How to complete this task: When you return the lines below, go from the first through the line with "right eye: (51, 240)", keep them exact, and leave out every picture.

Data items
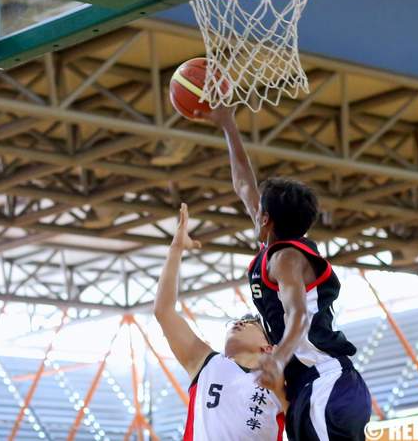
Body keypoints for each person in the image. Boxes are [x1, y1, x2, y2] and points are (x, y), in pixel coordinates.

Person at [204, 107, 372, 441]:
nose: (253, 210)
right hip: (308, 388)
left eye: (259, 211)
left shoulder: (286, 259)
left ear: (265, 219)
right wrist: (227, 124)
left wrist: (278, 359)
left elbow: (297, 315)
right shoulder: (277, 246)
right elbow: (243, 183)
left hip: (326, 381)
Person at [154, 204, 287, 441]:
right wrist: (176, 249)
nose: (239, 323)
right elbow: (163, 311)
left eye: (250, 323)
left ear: (268, 347)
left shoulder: (281, 379)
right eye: (236, 321)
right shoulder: (205, 363)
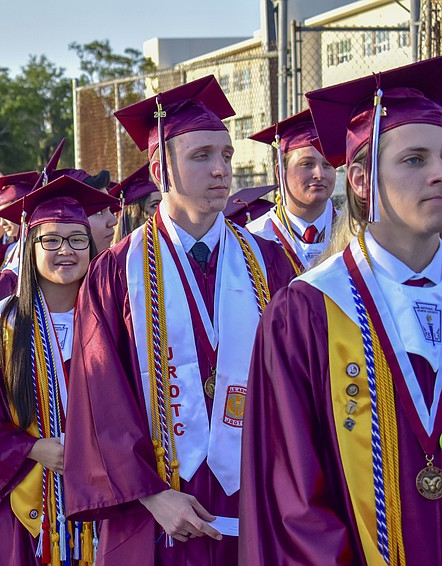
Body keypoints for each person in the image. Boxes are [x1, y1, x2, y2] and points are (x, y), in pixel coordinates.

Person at [62, 75, 294, 565]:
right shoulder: (115, 271)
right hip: (154, 508)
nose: (220, 170)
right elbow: (99, 397)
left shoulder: (270, 263)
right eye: (201, 156)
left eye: (226, 156)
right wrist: (151, 495)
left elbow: (295, 389)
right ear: (159, 167)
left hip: (252, 494)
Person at [240, 57, 442, 566]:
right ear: (358, 178)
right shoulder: (308, 311)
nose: (439, 174)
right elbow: (293, 501)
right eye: (415, 159)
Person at [0, 176, 117, 565]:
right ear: (30, 247)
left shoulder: (114, 317)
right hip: (23, 499)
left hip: (105, 492)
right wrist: (32, 448)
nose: (66, 251)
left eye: (77, 240)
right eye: (51, 240)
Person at [247, 109, 342, 273]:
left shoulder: (355, 234)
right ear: (280, 172)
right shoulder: (255, 238)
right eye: (307, 164)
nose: (319, 174)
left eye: (327, 165)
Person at [110, 163, 161, 244]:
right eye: (155, 205)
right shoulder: (116, 255)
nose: (161, 209)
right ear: (135, 213)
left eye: (162, 203)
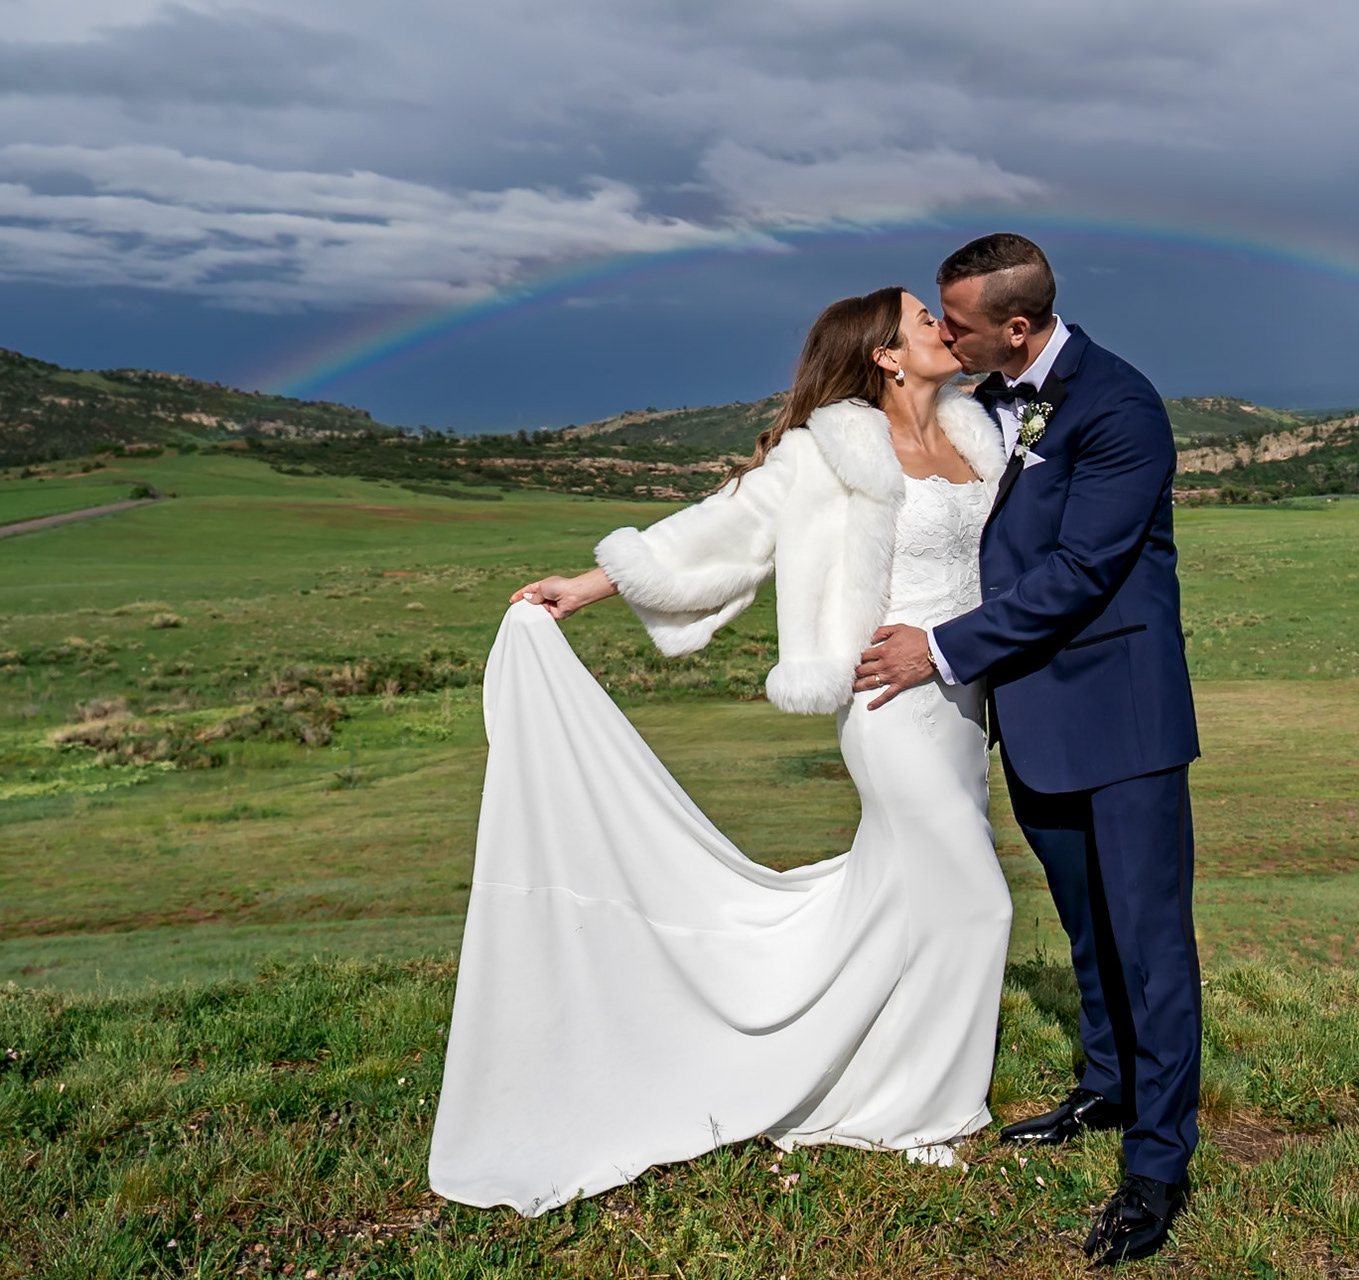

Response to the exercise:
Body keypoints for each person in the image. Boxes are [x1, y1, x2, y2] and points are (x, y), in pixel coordinates.

Person at [204, 107, 372, 441]:
nose: (253, 210)
right hip: (308, 388)
left eye: (259, 211)
left shoulder: (286, 259)
left ear: (265, 219)
right wrist: (227, 124)
left wrist: (278, 359)
left elbow: (297, 315)
right shoulder: (277, 246)
right elbow: (243, 183)
left hip: (326, 381)
Person at [154, 204, 287, 441]:
right wrist: (176, 249)
nose: (239, 323)
right elbow: (163, 311)
left eye: (250, 323)
left ear: (268, 347)
left shoulder: (281, 379)
right eye: (236, 321)
right shoulder: (205, 363)
Body keypoints for each person in the image. Boxes are [x1, y1, x2, y2] and points are (x, y), in pixel coordinates.

Person at [62, 75, 294, 565]:
right shoulder: (115, 271)
right hip: (154, 508)
nose: (220, 170)
right elbow: (99, 397)
left shoulder: (270, 263)
right eye: (201, 156)
left eye: (226, 156)
right wrist: (151, 495)
left elbow: (295, 389)
right ear: (159, 167)
left hip: (252, 494)
Person at [240, 57, 442, 566]:
right ear: (358, 178)
right shoulder: (308, 311)
nose: (439, 174)
right elbow: (293, 501)
right eye: (415, 159)
Person at [0, 176, 117, 565]:
right ear: (30, 247)
left shoulder: (114, 317)
right hip: (23, 499)
left hip: (105, 492)
right wrist: (32, 448)
nose: (66, 251)
left eye: (77, 240)
right eye: (51, 240)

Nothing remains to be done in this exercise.